As I noted in the last one of these, I’ll be using CAMPAIGN TRAILS to share some of the research from my current book project on the civil rights era.
The first installment came yesterday with the interview I did with civil rights legend Dave Dennis. (Apologies for the problem with the original link — it’s been replaced with the embedded full video.)
The Work in Progress posts are only for paid subscribers, but I wanted to share a clip of the interview with everyone.
This part came at the very end of our conversation, when Dave was discussing the voter registration drives in Mississippi. He then paused and told me a story about an elderly African American couple who came to Canton to get registered for the first time in their lives. (The audio is wonky are first, but steadies itself in ten seconds.)
Again, the full interview is up on yesterday’s post now, so paid subscribers can watch when they get a chance. I highly recommend it.
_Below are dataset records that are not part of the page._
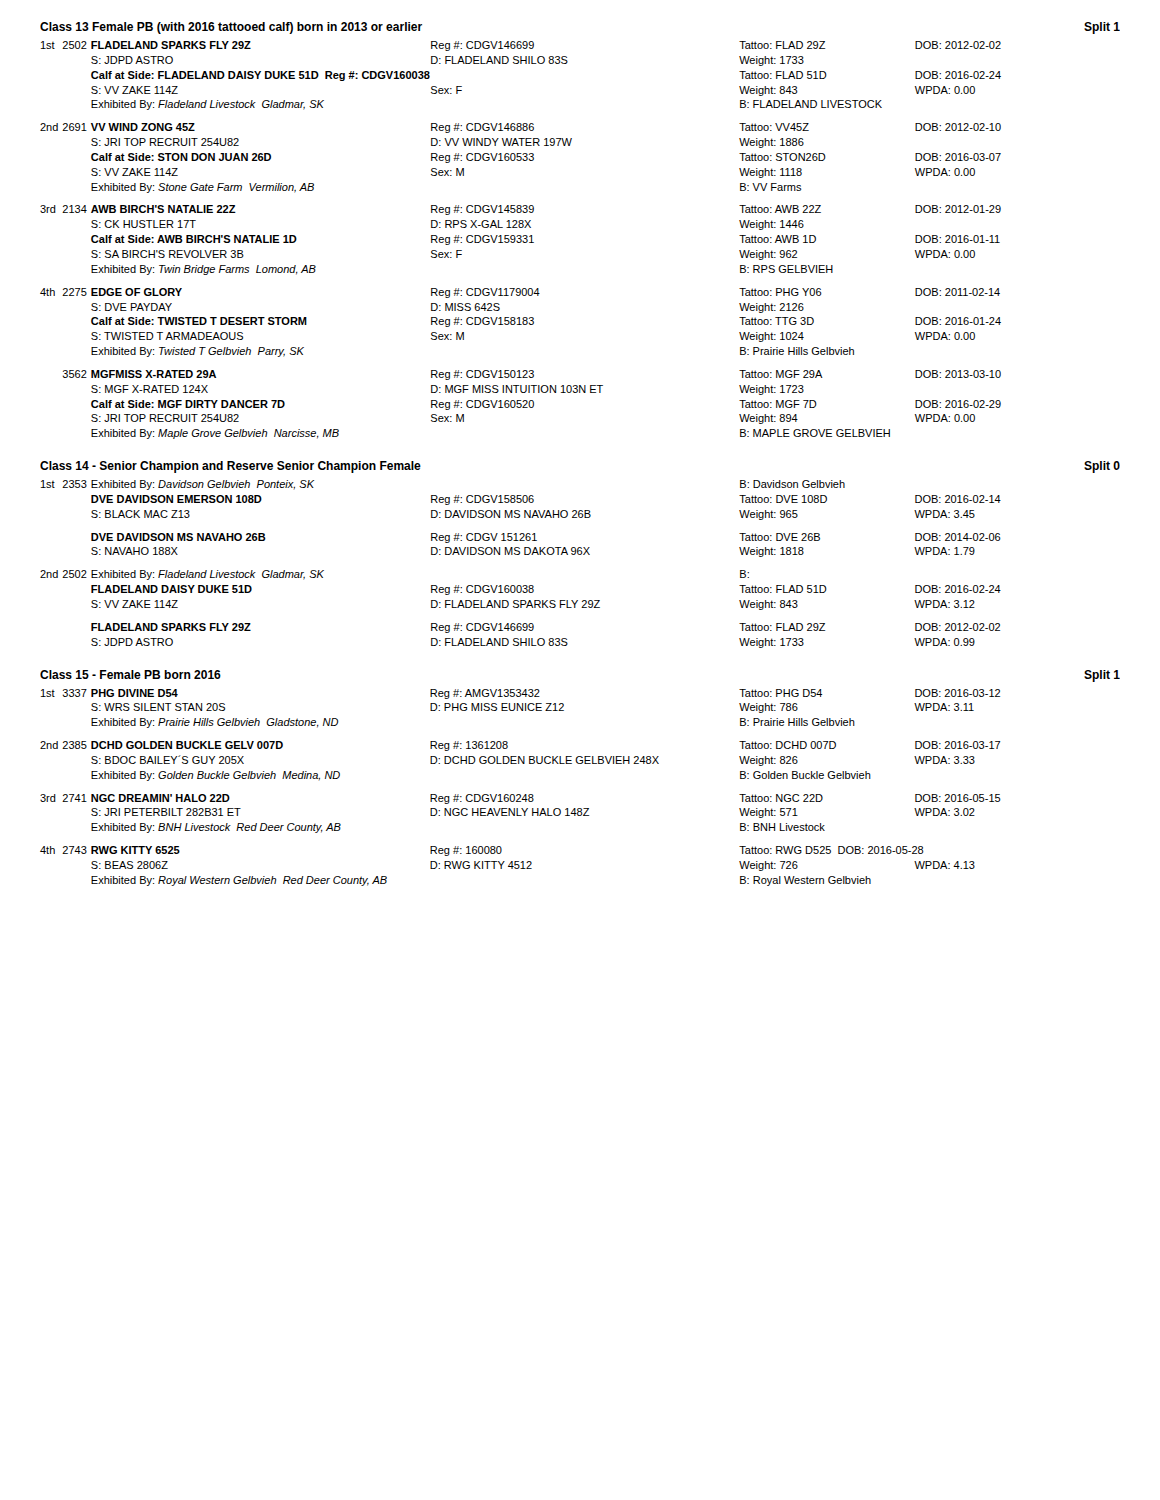Class 13 Female PB (with 2016 tattooed calf) born in 2013 or earlier Split 1
| 1st | 2502 | FLADELAND SPARKS FLY 29Z | Reg #: CDGV146699 | Tattoo: FLAD 29Z | DOB: 2012-02-02 |
| | | S: JDPD ASTRO | D: FLADELAND SHILO 83S | Weight: 1733 | |
| | | Calf at Side: FLADELAND DAISY DUKE 51D Reg #: CDGV160038 | Tattoo: FLAD 51D | DOB: 2016-02-24 |
| | | S: VV ZAKE 114Z | Sex: F | Weight: 843 | WPDA: 0.00 |
| | | Exhibited By: Fladeland Livestock Gladmar, SK | B: FLADELAND LIVESTOCK |
| 2nd | 2691 | VV WIND ZONG 45Z | Reg #: CDGV146886 | Tattoo: VV45Z | DOB: 2012-02-10 |
| | | S: JRI TOP RECRUIT 254U82 | D: VV WINDY WATER 197W | Weight: 1886 | |
| | | Calf at Side: STON DON JUAN 26D | Reg #: CDGV160533 | Tattoo: STON26D | DOB: 2016-03-07 |
| | | S: VV ZAKE 114Z | Sex: M | Weight: 1118 | WPDA: 0.00 |
| | | Exhibited By: Stone Gate Farm Vermilion, AB | B: VV Farms |
| 3rd | 2134 | AWB BIRCH'S NATALIE 22Z | Reg #: CDGV145839 | Tattoo: AWB 22Z | DOB: 2012-01-29 |
| | | S: CK HUSTLER 17T | D: RPS X-GAL 128X | Weight: 1446 | |
| | | Calf at Side: AWB BIRCH'S NATALIE 1D | Reg #: CDGV159331 | Tattoo: AWB 1D | DOB: 2016-01-11 |
| | | S: SA BIRCH'S REVOLVER 3B | Sex: F | Weight: 962 | WPDA: 0.00 |
| | | Exhibited By: Twin Bridge Farms Lomond, AB | B: RPS GELBVIEH |
| 4th | 2275 | EDGE OF GLORY | Reg #: CDGV1179004 | Tattoo: PHG Y06 | DOB: 2011-02-14 |
| | | S: DVE PAYDAY | D: MISS 642S | Weight: 2126 | |
| | | Calf at Side: TWISTED T DESERT STORM | Reg #: CDGV158183 | Tattoo: TTG 3D | DOB: 2016-01-24 |
| | | S: TWISTED T ARMADEAOUS | Sex: M | Weight: 1024 | WPDA: 0.00 |
| | | Exhibited By: Twisted T Gelbvieh Parry, SK | B: Prairie Hills Gelbvieh |
| | 3562 | MGFMISS X-RATED 29A | Reg #: CDGV150123 | Tattoo: MGF 29A | DOB: 2013-03-10 |
| | | S: MGF X-RATED 124X | D: MGF MISS INTUITION 103N ET | Weight: 1723 | |
| | | Calf at Side: MGF DIRTY DANCER 7D | Reg #: CDGV160520 | Tattoo: MGF 7D | DOB: 2016-02-29 |
| | | S: JRI TOP RECRUIT 254U82 | Sex: M | Weight: 894 | WPDA: 0.00 |
| | | Exhibited By: Maple Grove Gelbvieh Narcisse, MB | B: MAPLE GROVE GELBVIEH |
Class 14 - Senior Champion and Reserve Senior Champion Female Split 0
| 1st | 2353 | Exhibited By: Davidson Gelbvieh Ponteix, SK | B: Davidson Gelbvieh |
| | | DVE DAVIDSON EMERSON 108D | Reg #: CDGV158506 | Tattoo: DVE 108D | DOB: 2016-02-14 |
| | | S: BLACK MAC Z13 | D: DAVIDSON MS NAVAHO 26B | Weight: 965 | WPDA: 3.45 |
| | | DVE DAVIDSON MS NAVAHO 26B | Reg #: CDGV 151261 | Tattoo: DVE 26B | DOB: 2014-02-06 |
| | | S: NAVAHO 188X | D: DAVIDSON MS DAKOTA 96X | Weight: 1818 | WPDA: 1.79 |
| 2nd | 2502 | Exhibited By: Fladeland Livestock Gladmar, SK | B: |
| | | FLADELAND DAISY DUKE 51D | Reg #: CDGV160038 | Tattoo: FLAD 51D | DOB: 2016-02-24 |
| | | S: VV ZAKE 114Z | D: FLADELAND SPARKS FLY 29Z | Weight: 843 | WPDA: 3.12 |
| | | FLADELAND SPARKS FLY 29Z | Reg #: CDGV146699 | Tattoo: FLAD 29Z | DOB: 2012-02-02 |
| | | S: JDPD ASTRO | D: FLADELAND SHILO 83S | Weight: 1733 | WPDA: 0.99 |
Class 15 - Female PB born 2016 Split 1
| 1st | 3337 | PHG DIVINE D54 | Reg #: AMGV1353432 | Tattoo: PHG D54 | DOB: 2016-03-12 |
| | | S: WRS SILENT STAN 20S | D: PHG MISS EUNICE Z12 | Weight: 786 | WPDA: 3.11 |
| | | Exhibited By: Prairie Hills Gelbvieh Gladstone, ND | B: Prairie Hills Gelbvieh |
| 2nd | 2385 | DCHD GOLDEN BUCKLE GELV 007D | Reg #: 1361208 | Tattoo: DCHD 007D | DOB: 2016-03-17 |
| | | S: BDOC BAILEY´S GUY 205X | D: DCHD GOLDEN BUCKLE GELBVIEH 248X | Weight: 826 | WPDA: 3.33 |
| | | Exhibited By: Golden Buckle Gelbvieh Medina, ND | B: Golden Buckle Gelbvieh |
| 3rd | 2741 | NGC DREAMIN' HALO 22D | Reg #: CDGV160248 | Tattoo: NGC 22D | DOB: 2016-05-15 |
| | | S: JRI PETERBILT 282B31 ET | D: NGC HEAVENLY HALO 148Z | Weight: 571 | WPDA: 3.02 |
| | | Exhibited By: BNH Livestock Red Deer County, AB | B: BNH Livestock |
| 4th | 2743 | RWG KITTY 6525 | Reg #: 160080 | Tattoo: RWG D525 DOB: 2016-05-28 |
| | | S: BEAS 2806Z | D: RWG KITTY 4512 | Weight: 726 | WPDA: 4.13 |
| | | Exhibited By: Royal Western Gelbvieh Red Deer County, AB | B: Royal Western Gelbvieh |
And while I’m talking about Dave Dennis, let me recommend the PBS Freedom Summer documentary that’s going to be taken down from their site August 2nd. Watch it now if you haven’t. This clip of Dave giving the eulogy for Jim Chaney is gutting.
On a lighter side, the promised pupdate. Here’s Sarge snoozing with his paws on his nose.
As always, ask me anything in the comments!
Have you read Robert Mickey’s Paths out of Dixie? He’s a political scientist at Michigan, but recent Southern history is the book’s subject. It contends that Georgia, Mississippi and South Carolina were full-fledged “authoritarian enclaves” circa 1940 or so and surveys and compares the different ways in which each democratized from then through the 1970s. Its core argument is that each state’s experience was much more contingent on leaders’ choices and factional conflicts inside the ruling state Democratic parties than other often cited factors like economic development. For instance, he argued that the regular Mississippi Democratic Party’s complete estrangement from the national party until the mid-1970s delayed the Republican takeover of state politics, whereas the relatively early reconciliation between the South Carolina party and the national Democrats helped lead to a very different outcome for GOP fortunes there.
Anyway, it gave me a lot to think about, and I was curious about your reaction to it. Thanks, as always, for doing these!
Hi. Do you have any recommendations for reading materials on Citizen Committees? I read Go Set a Watchman with a book club and hadn't heard much about them before (HS in Florida).